Students in Stanmore Bay School are progressing their writing, with a little help from artificial intelligence (AI).
Teacher Justin Maclaren says he started using AI images in class this year, after he saw his teenage son using the technology.
“It looked fun and inspiring,” he says – and that is exactly how it panned out with his Year 4 class.
The students were writing descriptions of characters from Medieval times (things like dragons, goblins and ogres) and Justin input those descriptions into the Bing AI Image Creator programme to generate pictures of how the characters could look.

He says it was not straightforward – some of the first images fell short of what the children had imagined and further work was done until they were happy.
The students themselves say it was a creative, fun process, even though some found the images creepy and even scary.
“It was exciting to see them come off the programme,” one student says. “Not just mine, but everyone’s.”
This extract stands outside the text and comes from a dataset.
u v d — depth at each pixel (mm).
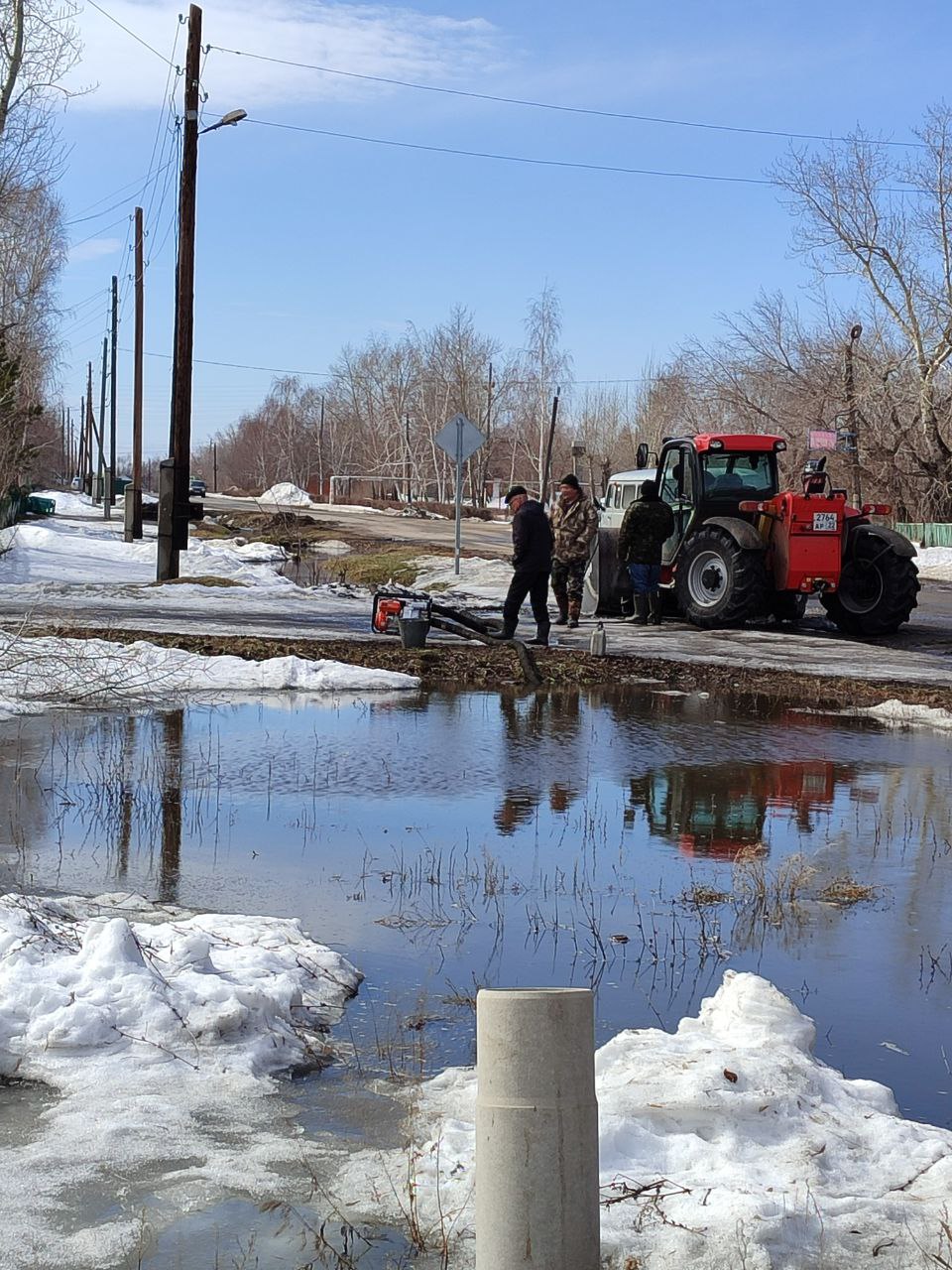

Recently Year 5 and 6 teacher Vicky Zhu applied the same programme to her students’ studies about animal adaptations.
They were imagining, and writing about, hybrid animals that combined their favourite adaptations from real animals.
She says that seeing the AI images generated from their writing, and working to make them match what they had imagined, inspired the children, and even those who struggle with writing were very motivated to do more.

“It’s important that it’s their own writing, and only the images are from AI,” she says. “In the past they did their own drawings too, but this works for those who don’t like drawing.”
Vicky has shared the work with a Year 1 class, and she says those students are now combining their own drawings with AI.
While the teachers are well aware that there are a lot of questions and concerns around what AI might become, and how humans can keep control of it, Justin says that its limited and controlled use as a tool, the way it has been at the school, has been only positive.


Sasha Levshina finds the image of her Fish Queen quite scary. Francesca Godderidge’s design of a Hound Dog Mistress was one of the hardest to create to her satisfaction.